Work to complete: For this exercise, write out only the lines of the entries below from the one with "framed print: none" up to and including the one with "bench: none [367,329,645,512]", exactly as they are. Pictures stay out.

Content starts

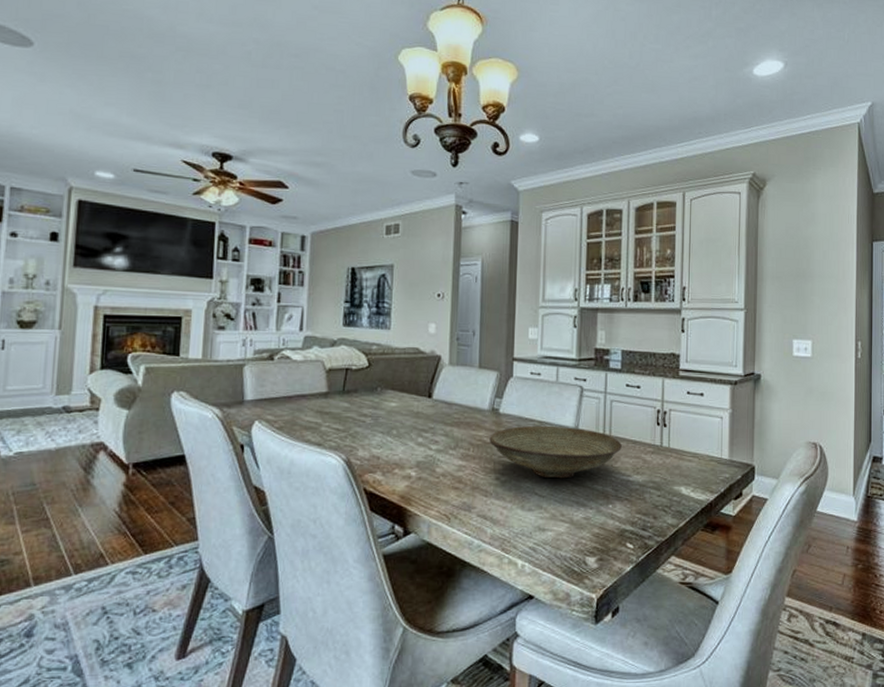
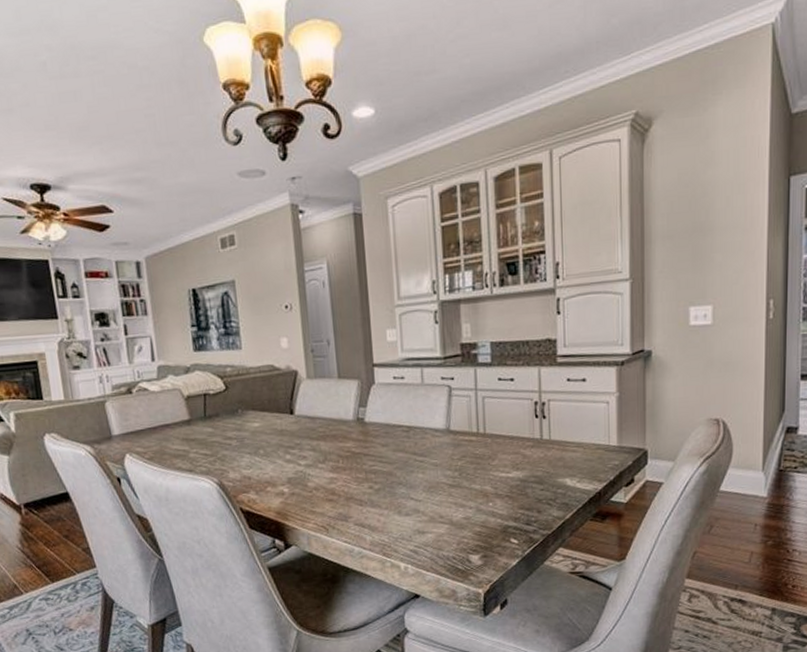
decorative bowl: present [489,425,623,479] -> none [358,429,499,482]

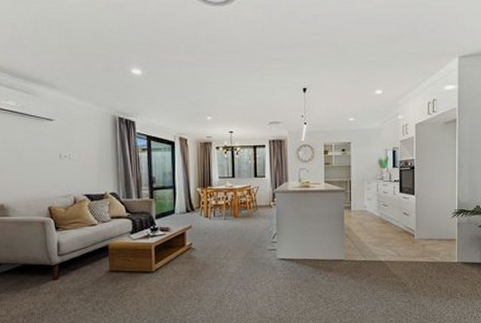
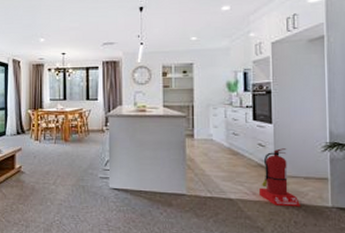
fire extinguisher: none [404,216,434,265] -> present [259,148,300,207]

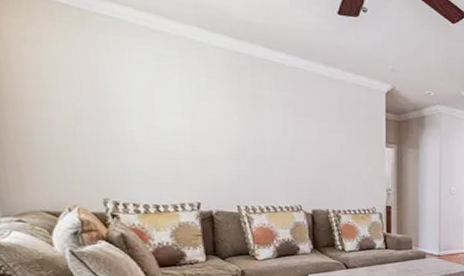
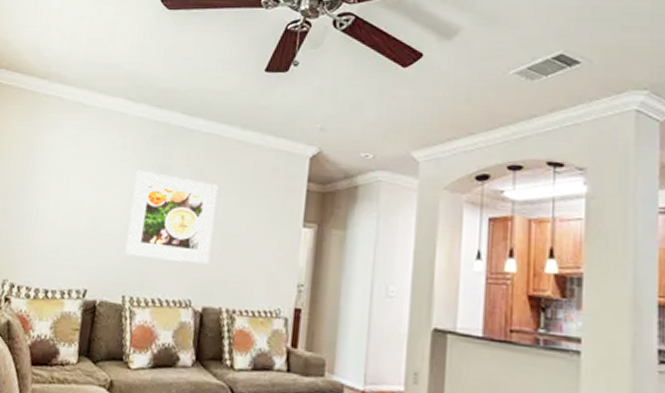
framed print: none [228,97,312,177] -> present [125,170,218,264]

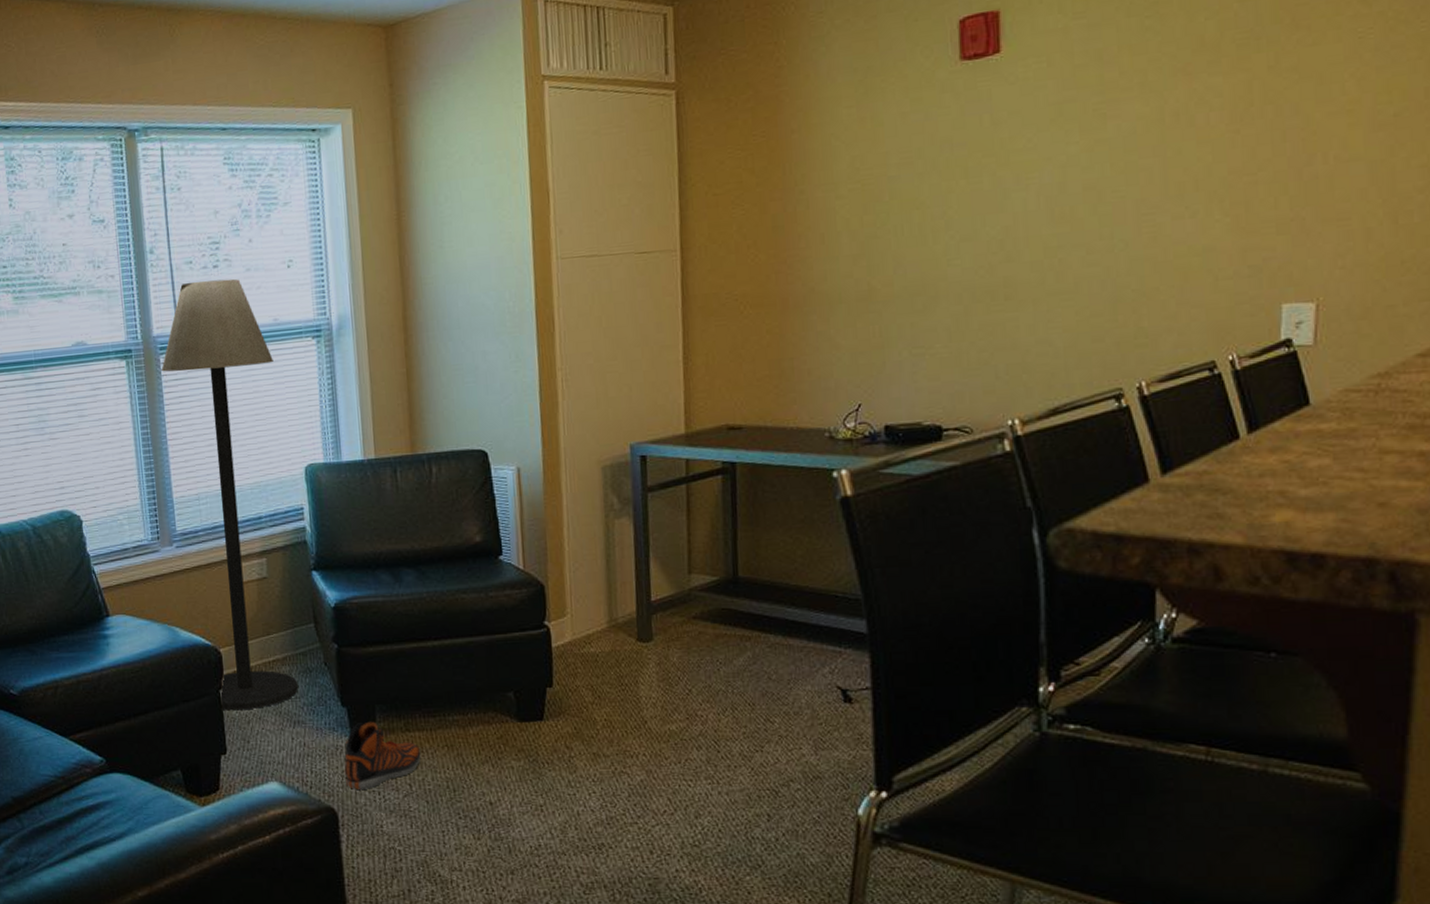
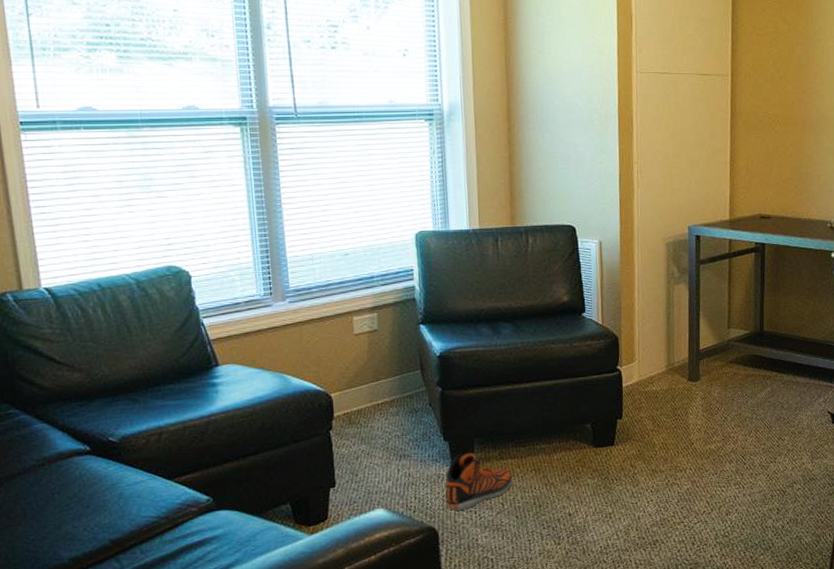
floor lamp: present [161,279,298,711] -> none [277,60,405,449]

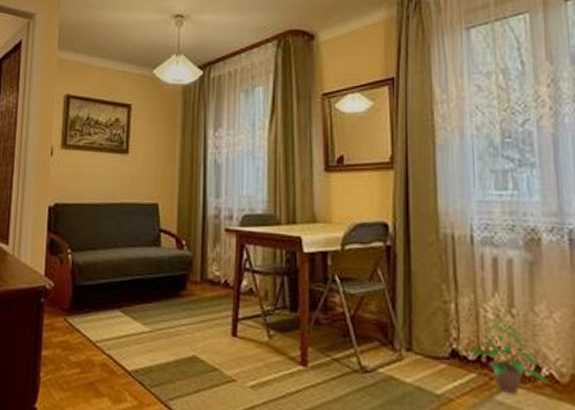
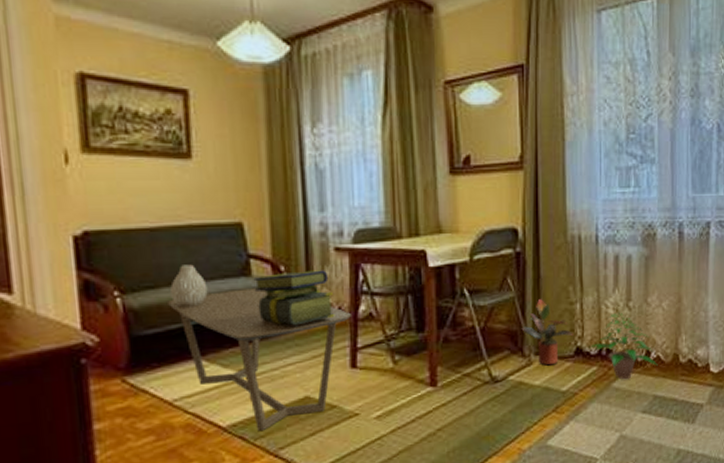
coffee table: none [100,256,235,381] -> present [166,288,351,432]
vase: none [104,233,129,267] -> present [170,264,208,308]
stack of books: none [161,246,222,292] -> present [253,270,335,326]
potted plant: none [391,294,448,364] -> present [521,299,573,365]

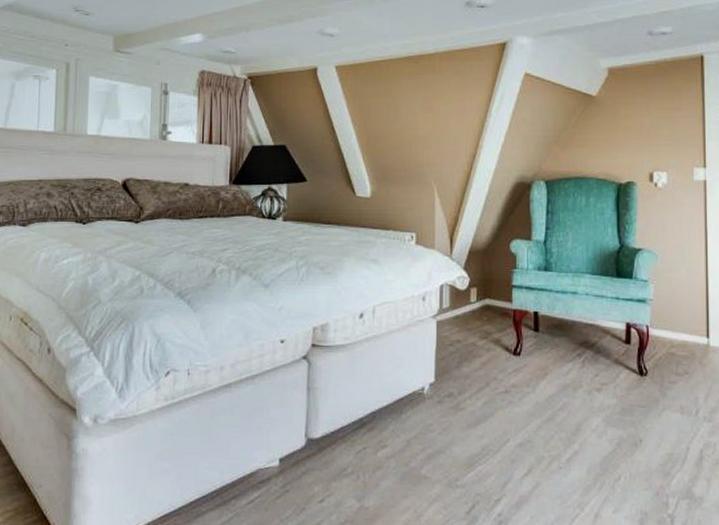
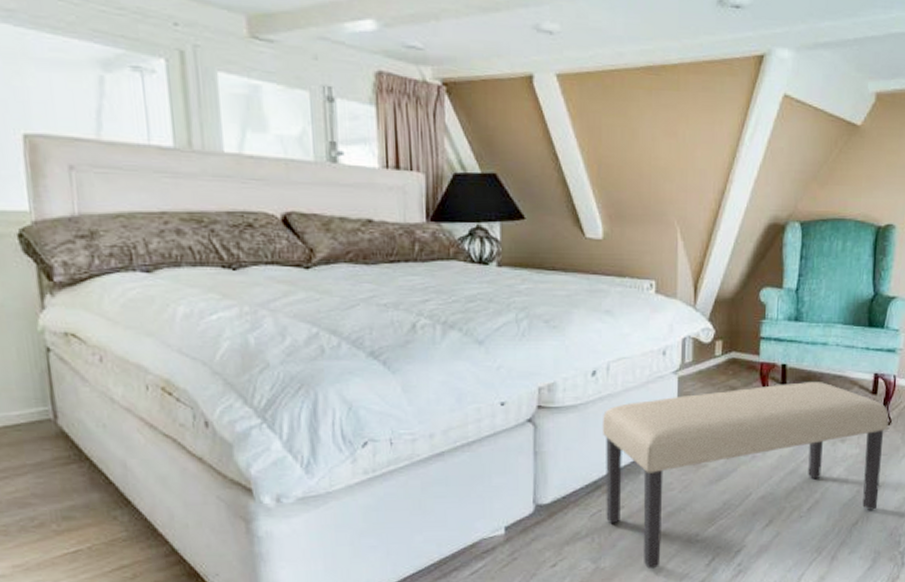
bench: none [367,329,645,512] -> present [602,382,889,569]

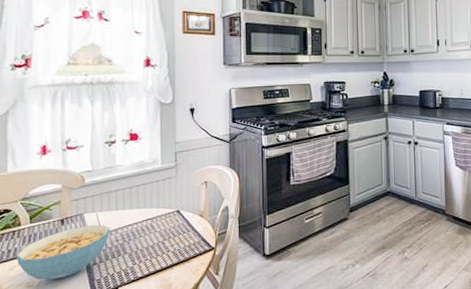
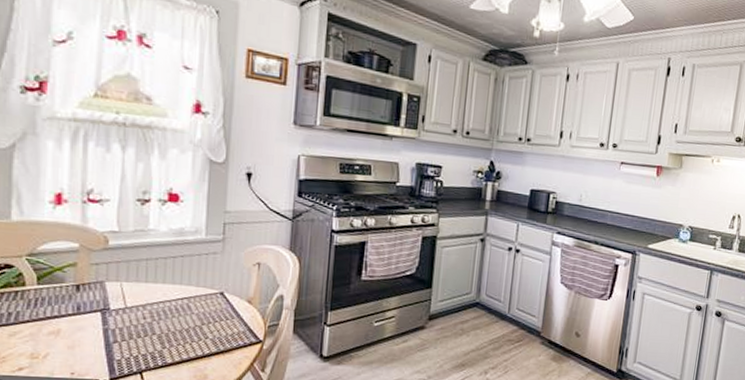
cereal bowl: present [16,224,110,280] -> none [18,295,137,354]

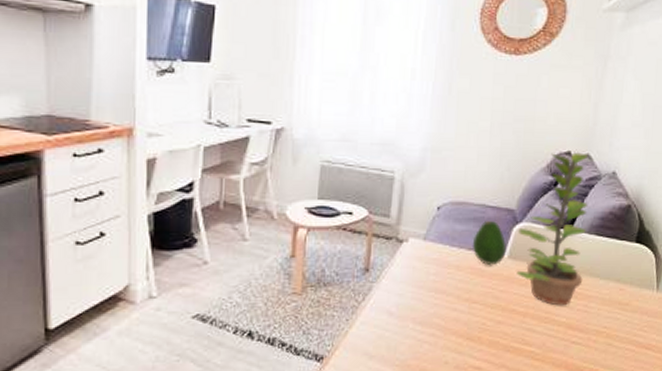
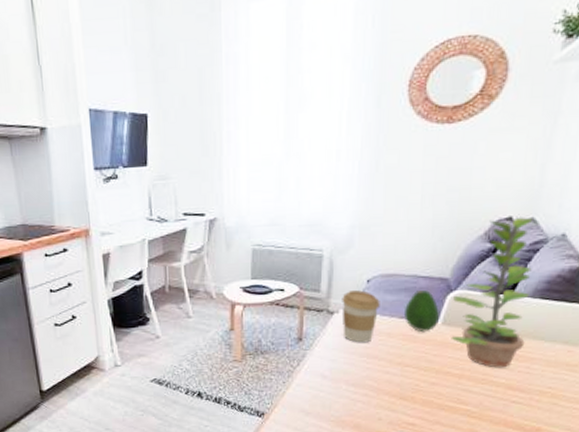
coffee cup: none [411,218,450,276] -> present [342,290,380,343]

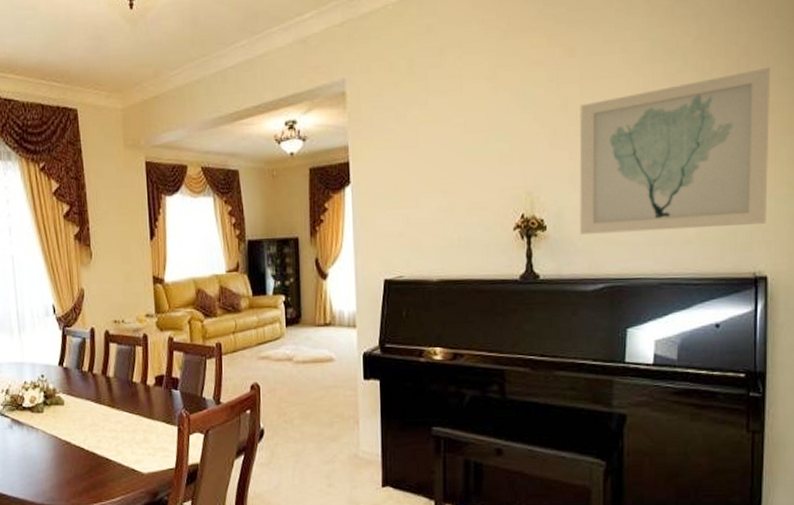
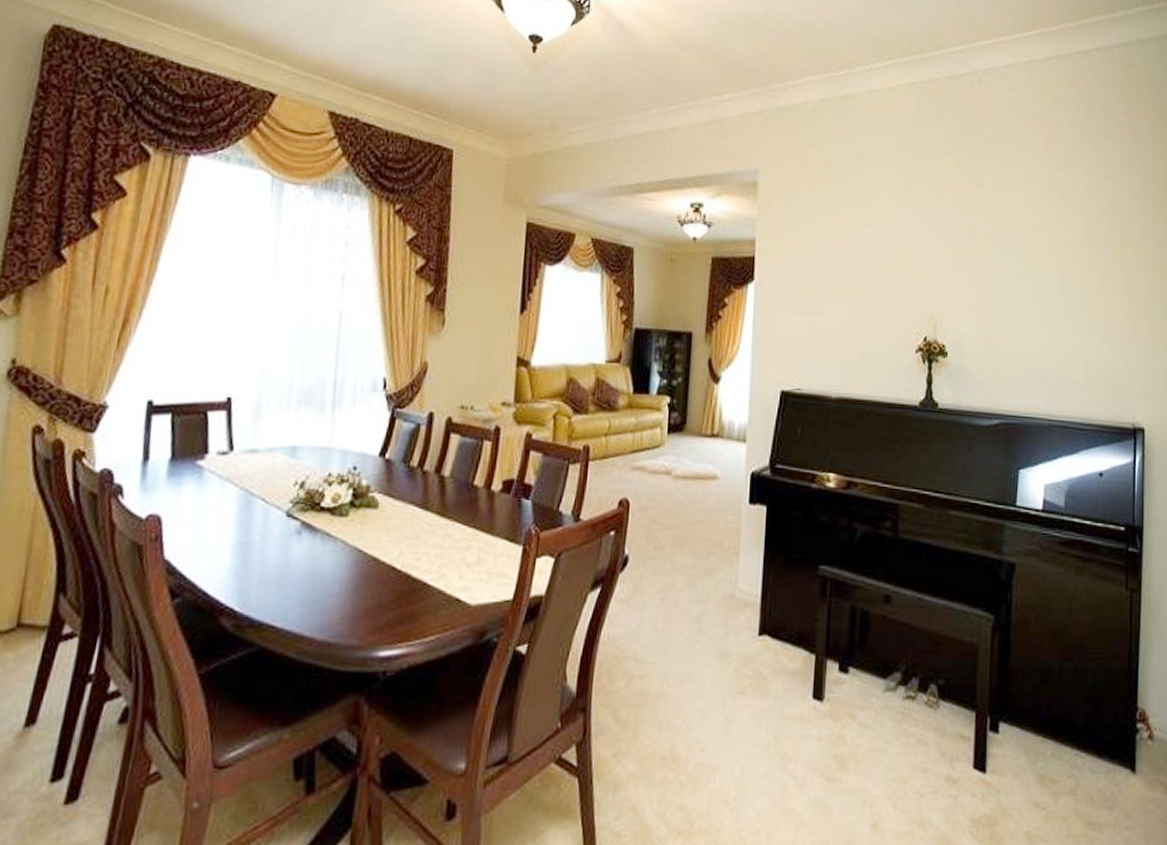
wall art: present [579,67,770,234] -> none [979,226,1147,375]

Content ends

Answer for this exercise:
framed print: none [228,97,312,177] -> present [125,170,218,264]

floor lamp: present [161,279,298,711] -> none [277,60,405,449]

coffee table: none [100,256,235,381] -> present [166,288,351,432]
vase: none [104,233,129,267] -> present [170,264,208,308]
stack of books: none [161,246,222,292] -> present [253,270,335,326]
potted plant: none [391,294,448,364] -> present [521,299,573,365]

bench: none [367,329,645,512] -> present [602,382,889,569]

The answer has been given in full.